Downloading data from https://storage.googleapis.com/tensorflow/tf-keras-datasets/mnist.npz


In [4]:
#creating models and compiling them:
num_classes=10
input_shape=(28,28)

dense_model=create_dense_model(input_shape,num_classes)
rbf_model=create_rbf_model(input_shape,num_classes)

dense_model.compile(optimizer='adam',
                    loss=tf.keras.losses.SparseCategoricalCrossentropy(),
                    metrics=['accuracy'])

rbf_model.compile(optimizer='adam',
                  loss=tf.keras.losses.SparseCategoricalCrossentropy(),
                  metrics=['accuracy'])

In [5]:
#training the model:
import time 
start_dense_time=time.time()
dense_history=dense_model.fit(train_images,train_labels,epochs=5,
                              validation_data=(test_images,test_labels))
end_dense_time=time.time()
start_rbf_time=time.time()
rbf_history=rbf_model.fit(train_images, train_labels, epochs=5,
                          validation_data=(test_images,test_labels))
end_rbf_time=time.time()

Epoch 1/5
Epoch 2/5
Epoch 3/5
Epoch 4/5
Epoch 5/5
Epoch 1/5
Epoch 2/5
Epoch 3/5
Epoch 4/5
Epoch 5/5


How many parameters each of those networks have?

In [6]:
#this can be found using the count_params() function of the model after it has been built.
print("Dense model parameters: ", dense_model.count_params())
print("RBF model parameters: ", rbf_model.count_params())

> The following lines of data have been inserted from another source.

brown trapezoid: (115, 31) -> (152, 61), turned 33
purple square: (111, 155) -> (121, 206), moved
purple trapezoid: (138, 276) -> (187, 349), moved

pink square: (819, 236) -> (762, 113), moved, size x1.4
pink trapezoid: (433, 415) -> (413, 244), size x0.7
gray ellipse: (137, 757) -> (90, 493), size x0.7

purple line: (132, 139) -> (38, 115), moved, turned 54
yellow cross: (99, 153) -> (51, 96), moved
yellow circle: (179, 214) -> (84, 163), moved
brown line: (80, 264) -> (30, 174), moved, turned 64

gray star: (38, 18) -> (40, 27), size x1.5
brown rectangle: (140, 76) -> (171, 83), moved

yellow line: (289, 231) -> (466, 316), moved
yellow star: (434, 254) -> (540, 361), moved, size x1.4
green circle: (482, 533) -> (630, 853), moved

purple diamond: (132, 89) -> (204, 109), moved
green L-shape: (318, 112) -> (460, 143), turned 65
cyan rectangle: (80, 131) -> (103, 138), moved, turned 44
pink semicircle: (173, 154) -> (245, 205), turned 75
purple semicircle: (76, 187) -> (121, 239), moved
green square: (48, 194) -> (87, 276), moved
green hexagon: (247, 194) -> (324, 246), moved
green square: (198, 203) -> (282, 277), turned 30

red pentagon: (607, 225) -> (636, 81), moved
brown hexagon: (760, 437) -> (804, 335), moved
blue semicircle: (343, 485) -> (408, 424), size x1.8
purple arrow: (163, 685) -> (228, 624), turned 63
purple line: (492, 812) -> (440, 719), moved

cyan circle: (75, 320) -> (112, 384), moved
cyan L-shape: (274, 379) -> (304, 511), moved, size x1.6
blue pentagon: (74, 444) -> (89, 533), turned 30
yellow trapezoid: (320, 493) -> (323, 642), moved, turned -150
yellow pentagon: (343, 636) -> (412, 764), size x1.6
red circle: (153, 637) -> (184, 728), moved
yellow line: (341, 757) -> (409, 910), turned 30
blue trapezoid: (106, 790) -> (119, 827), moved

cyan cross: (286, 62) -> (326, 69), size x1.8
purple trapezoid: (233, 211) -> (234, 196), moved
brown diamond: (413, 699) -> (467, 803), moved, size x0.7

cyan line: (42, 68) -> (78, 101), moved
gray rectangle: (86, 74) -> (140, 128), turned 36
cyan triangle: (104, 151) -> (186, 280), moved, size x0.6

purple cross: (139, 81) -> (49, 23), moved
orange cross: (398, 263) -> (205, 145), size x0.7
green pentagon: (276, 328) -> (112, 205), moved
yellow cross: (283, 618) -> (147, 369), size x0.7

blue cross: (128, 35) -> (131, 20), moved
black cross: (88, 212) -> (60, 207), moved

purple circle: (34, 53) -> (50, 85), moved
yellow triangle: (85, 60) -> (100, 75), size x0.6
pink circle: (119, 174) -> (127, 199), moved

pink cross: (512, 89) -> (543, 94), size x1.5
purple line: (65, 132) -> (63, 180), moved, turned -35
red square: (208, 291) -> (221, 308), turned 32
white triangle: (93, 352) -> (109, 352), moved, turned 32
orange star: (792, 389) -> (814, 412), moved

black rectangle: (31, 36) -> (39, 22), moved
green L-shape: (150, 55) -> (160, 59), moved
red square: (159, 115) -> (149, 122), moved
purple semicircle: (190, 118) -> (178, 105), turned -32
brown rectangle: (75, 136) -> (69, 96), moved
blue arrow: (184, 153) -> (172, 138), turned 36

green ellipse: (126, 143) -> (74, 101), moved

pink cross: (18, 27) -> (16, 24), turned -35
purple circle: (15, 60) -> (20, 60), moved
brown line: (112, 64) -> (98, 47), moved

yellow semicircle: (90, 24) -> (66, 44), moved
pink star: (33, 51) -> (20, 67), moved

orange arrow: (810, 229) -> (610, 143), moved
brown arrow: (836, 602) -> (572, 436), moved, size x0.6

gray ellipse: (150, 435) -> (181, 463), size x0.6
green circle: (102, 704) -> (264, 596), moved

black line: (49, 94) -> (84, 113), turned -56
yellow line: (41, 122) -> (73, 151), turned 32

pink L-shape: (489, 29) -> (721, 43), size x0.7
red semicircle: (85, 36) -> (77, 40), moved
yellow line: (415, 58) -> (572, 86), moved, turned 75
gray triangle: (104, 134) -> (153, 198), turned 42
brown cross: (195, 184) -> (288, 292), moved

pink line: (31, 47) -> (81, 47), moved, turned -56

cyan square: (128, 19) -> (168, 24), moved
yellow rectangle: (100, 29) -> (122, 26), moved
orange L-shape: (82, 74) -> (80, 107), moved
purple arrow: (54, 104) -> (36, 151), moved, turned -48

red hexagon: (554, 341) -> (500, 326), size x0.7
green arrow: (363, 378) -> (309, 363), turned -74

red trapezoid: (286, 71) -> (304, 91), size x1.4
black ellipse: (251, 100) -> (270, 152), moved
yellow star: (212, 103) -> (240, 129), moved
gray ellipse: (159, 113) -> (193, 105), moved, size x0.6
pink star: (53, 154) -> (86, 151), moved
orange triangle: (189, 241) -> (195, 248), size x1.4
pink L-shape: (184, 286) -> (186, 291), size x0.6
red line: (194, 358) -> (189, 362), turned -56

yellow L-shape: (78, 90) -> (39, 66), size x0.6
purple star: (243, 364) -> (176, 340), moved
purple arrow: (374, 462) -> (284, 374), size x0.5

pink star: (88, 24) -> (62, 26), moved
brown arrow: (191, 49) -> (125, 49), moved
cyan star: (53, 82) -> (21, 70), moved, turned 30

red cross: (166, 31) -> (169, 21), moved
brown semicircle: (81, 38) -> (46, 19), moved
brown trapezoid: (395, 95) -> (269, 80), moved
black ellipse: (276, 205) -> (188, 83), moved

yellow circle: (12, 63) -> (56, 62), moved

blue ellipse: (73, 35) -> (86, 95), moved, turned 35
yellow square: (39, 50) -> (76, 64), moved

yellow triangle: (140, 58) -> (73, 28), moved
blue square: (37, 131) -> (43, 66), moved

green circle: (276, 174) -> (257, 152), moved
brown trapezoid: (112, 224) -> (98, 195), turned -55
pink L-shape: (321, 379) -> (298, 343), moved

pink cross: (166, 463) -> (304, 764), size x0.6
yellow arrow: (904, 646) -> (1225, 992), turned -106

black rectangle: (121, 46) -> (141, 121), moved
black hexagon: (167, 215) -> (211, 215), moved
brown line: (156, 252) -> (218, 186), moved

Dense model parameters:  55050
RBF model parameters:  50890


Which network trains faster / easier?

In [7]:
print("Dense Model Training Time: ", end_dense_time - start_dense_time)
print("RBF Model Training Time: ", end_rbf_time - start_rbf_time)

Dense Model Training Time:  42.06096053123474
RBF Model Training Time:  28.53823161125183


given that Dense Layer involves straightforward matrix multiplications, while the RBF layer requires additional computation fo rthe gaussian function (including exponentials), so we cna say network with dense layer woul dgenerally train faster than RBL layer netowrk of similar size. Also, as you can observe in above two code snippets, parameters in rbf model is less so it is taking less time and trained faster than dense layer netowrk.